(Records from a data source)
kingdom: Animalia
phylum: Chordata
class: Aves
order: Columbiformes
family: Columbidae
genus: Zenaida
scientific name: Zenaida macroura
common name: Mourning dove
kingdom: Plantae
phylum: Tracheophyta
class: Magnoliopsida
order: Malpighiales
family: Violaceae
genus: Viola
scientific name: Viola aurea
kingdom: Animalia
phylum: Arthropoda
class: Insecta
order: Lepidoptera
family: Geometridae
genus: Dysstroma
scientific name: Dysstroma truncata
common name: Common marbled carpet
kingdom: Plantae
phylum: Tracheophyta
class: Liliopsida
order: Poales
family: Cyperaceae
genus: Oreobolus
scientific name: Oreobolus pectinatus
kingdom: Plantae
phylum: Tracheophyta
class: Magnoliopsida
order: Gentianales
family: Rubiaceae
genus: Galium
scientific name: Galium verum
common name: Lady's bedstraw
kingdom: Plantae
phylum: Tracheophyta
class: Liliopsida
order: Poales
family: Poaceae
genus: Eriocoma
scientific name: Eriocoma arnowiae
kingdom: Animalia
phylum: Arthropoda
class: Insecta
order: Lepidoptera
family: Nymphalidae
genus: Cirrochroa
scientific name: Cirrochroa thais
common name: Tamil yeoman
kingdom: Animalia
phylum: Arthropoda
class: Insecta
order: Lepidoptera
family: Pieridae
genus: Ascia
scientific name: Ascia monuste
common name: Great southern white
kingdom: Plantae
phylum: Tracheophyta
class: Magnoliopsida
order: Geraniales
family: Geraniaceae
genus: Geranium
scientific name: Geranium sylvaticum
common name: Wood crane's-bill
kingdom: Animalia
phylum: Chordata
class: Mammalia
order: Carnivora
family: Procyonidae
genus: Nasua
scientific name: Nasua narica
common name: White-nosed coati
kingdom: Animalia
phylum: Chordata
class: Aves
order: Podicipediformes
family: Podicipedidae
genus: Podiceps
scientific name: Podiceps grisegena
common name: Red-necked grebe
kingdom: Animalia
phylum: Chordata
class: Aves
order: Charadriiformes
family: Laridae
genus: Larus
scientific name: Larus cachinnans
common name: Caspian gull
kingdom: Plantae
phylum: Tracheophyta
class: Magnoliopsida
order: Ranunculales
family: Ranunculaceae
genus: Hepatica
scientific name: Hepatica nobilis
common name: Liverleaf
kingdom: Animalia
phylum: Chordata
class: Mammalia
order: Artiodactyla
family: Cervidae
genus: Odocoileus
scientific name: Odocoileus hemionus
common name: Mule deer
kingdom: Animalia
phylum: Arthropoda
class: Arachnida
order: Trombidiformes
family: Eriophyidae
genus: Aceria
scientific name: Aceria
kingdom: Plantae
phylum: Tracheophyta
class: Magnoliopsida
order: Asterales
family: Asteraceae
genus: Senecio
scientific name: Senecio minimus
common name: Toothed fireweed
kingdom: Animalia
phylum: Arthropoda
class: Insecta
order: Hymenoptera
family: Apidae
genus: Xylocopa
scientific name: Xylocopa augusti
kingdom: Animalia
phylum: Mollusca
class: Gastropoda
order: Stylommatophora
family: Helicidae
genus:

> [Prompt]: Render everything in the records from the line containing "family: Columbidae" down to the line containing "family: Cervidae", both lines included, as a numbered list without any blank lines.

> [Solution for this task]:
1. family: Columbidae
2. genus: Zenaida
3. scientific name: Zenaida macroura
4. common name: Mourning dove
5. kingdom: Plantae
6. phylum: Tracheophyta
7. class: Magnoliopsida
8. order: Malpighiales
9. family: Violaceae
10. genus: Viola
11. scientific name: Viola aurea
12. kingdom: Animalia
13. phylum: Arthropoda
14. class: Insecta
15. order: Lepidoptera
16. family: Geometridae
17. genus: Dysstroma
18. scientific name: Dysstroma truncata
19. common name: Common marbled carpet
20. kingdom: Plantae
21. phylum: Tracheophyta
22. class: Liliopsida
23. order: Poales
24. family: Cyperaceae
25. genus: Oreobolus
26. scientific name: Oreobolus pectinatus
27. kingdom: Plantae
28. phylum: Tracheophyta
29. class: Magnoliopsida
30. order: Gentianales
31. family: Rubiaceae
32. genus: Galium
33. scientific name: Galium verum
34. common name: Lady's bedstraw
35. kingdom: Plantae
36. phylum: Tracheophyta
37. class: Liliopsida
38. order: Poales
39. family: Poaceae
40. genus: Eriocoma
41. scientific name: Eriocoma arnowiae
42. kingdom: Animalia
43. phylum: Arthropoda
44. class: Insecta
45. order: Lepidoptera
46. family: Nymphalidae
47. genus: Cirrochroa
48. scientific name: Cirrochroa thais
49. common name: Tamil yeoman
50. kingdom: Animalia
51. phylum: Arthropoda
52. class: Insecta
53. order: Lepidoptera
54. family: Pieridae
55. genus: Ascia
56. scientific name: Ascia monuste
57. common name: Great southern white
58. kingdom: Plantae
59. phylum: Tracheophyta
60. class: Magnoliopsida
61. order: Geraniales
62. family: Geraniaceae
63. genus: Geranium
64. scientific name: Geranium sylvaticum
65. common name: Wood crane's-bill
66. kingdom: Animalia
67. phylum: Chordata
68. class: Mammalia
69. order: Carnivora
70. family: Procyonidae
71. genus: Nasua
72. scientific name: Nasua narica
73. common name: White-nosed coati
74. kingdom: Animalia
75. phylum: Chordata
76. class: Aves
77. order: Podicipediformes
78. family: Podicipedidae
79. genus: Podiceps
80. scientific name: Podiceps grisegena
81. common name: Red-necked grebe
82. kingdom: Animalia
83. phylum: Chordata
84. class: Aves
85. order: Charadriiformes
86. family: Laridae
87. genus: Larus
88. scientific name: Larus cachinnans
89. common name: Caspian gull
90. kingdom: Plantae
91. phylum: Tracheophyta
92. class: Magnoliopsida
93. order: Ranunculales
94. family: Ranunculaceae
95. genus: Hepatica
96. scientific name: Hepatica nobilis
97. common name: Liverleaf
98. kingdom: Animalia
99. phylum: Chordata
100. class: Mammalia
101. order: Artiodactyla
102. family: Cervidae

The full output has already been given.